UAV-Aided Lifelong Learning for AoI and Energy Optimization in Non-Stationary IoT Networks
results: 比对标准准则,提高 IoT 设备的平衡成本提高8.3%,并对无人飞行器的能源消耗减少49.38%Abstract
In this paper, a novel joint energy and age of information (AoI) optimization framework for IoT devices in a non-stationary environment is presented. In particular, IoT devices that are distributed in the real-world are required to efficiently utilize their computing resources so as to balance the freshness of their data and their energy consumption. To optimize the performance of IoT devices in such a dynamic setting, a novel lifelong reinforcement learning (RL) solution that enables IoT devices to continuously adapt their policies to each newly encountered environment is proposed. Given that IoT devices have limited energy and computing resources, an unmanned aerial vehicle (UAV) is leveraged to visit the IoT devices and update the policy of each device sequentially.
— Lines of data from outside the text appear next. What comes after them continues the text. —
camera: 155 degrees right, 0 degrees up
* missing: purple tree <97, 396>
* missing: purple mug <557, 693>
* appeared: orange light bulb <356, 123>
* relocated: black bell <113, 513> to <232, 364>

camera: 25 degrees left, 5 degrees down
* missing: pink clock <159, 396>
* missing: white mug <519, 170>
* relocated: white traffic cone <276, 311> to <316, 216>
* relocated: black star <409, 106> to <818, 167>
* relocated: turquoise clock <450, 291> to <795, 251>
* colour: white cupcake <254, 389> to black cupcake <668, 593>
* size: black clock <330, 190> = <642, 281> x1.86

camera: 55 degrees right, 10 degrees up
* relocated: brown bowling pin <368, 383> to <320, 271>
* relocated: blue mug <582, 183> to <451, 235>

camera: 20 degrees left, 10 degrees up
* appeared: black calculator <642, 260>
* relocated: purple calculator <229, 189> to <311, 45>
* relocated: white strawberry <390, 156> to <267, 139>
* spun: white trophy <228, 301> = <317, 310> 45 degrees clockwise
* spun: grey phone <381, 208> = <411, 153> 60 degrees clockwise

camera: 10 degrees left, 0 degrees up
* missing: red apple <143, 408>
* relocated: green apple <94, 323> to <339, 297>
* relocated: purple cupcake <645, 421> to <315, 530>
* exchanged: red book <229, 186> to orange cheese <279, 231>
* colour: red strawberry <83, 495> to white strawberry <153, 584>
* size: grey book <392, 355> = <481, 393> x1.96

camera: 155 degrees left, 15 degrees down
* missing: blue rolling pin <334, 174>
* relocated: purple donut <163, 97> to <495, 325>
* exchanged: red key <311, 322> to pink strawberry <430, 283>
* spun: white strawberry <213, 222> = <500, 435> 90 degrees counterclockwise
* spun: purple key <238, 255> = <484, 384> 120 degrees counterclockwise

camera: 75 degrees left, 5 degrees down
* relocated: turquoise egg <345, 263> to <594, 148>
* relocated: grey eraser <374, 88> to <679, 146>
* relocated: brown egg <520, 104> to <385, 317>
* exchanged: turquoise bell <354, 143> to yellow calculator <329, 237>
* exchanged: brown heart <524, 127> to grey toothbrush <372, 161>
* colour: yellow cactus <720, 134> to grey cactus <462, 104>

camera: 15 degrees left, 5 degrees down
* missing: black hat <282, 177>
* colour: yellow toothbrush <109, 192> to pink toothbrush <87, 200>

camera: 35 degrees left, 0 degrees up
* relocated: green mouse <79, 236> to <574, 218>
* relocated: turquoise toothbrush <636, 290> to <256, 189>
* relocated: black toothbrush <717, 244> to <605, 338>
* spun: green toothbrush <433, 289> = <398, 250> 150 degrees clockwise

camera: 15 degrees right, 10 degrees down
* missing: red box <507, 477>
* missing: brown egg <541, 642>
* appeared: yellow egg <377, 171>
As such, the UAV is exploited as a mobile learning agent that can learn a shared knowledge base with a feature base in its training phase, and feature sets of a zero-shot learning method in its testing phase, to generalize between the environments. To optimize the trajectory and flying velocity of the UAV, an actor-critic network is leveraged so as to minimize the UAV energy consumption. Simulation results show that the proposed lifelong RL solution can outperform the state-of-art benchmarks by enhancing the balanced cost of IoT devices by $8.3\%$ when incorporating warm-start policies for unseen environments. In addition, our solution achieves up to $49.38\%$ reduction in terms of energy consumption by the UAV in comparison to the random flying strategy.
摘要
本文提出了一种基于物联网设备的共享知识库的生命长学习解决方案,以优化设备在非站点环境中的性能。特别是,物联网设备在实际世界中分布,需要有效利用其计算资源,以保持数据的新鲜度和能源消耗的平衡。为了优化物联网设备的性能,提出了一种基于无人机(UAV)的生命长学习解决方案,其中UAV被利用为训练环境中的移动学习代理,以学习共享知识库。在测试阶段,UAV使用零拟合学习方法来泛化到不同环境中。此外,为了优化UAV的轨迹和飞行速度,利用了actor-critic网络,以最小化UAV的能量消耗。实验结果表明,提出的生命长学习解决方案可以与 estado-of-the-art benchmark 相比,提高物联网设备的平衡成本 by $8.3\%$,并在不同环境中实现 up to $49.38\%$ 的能量消耗减少。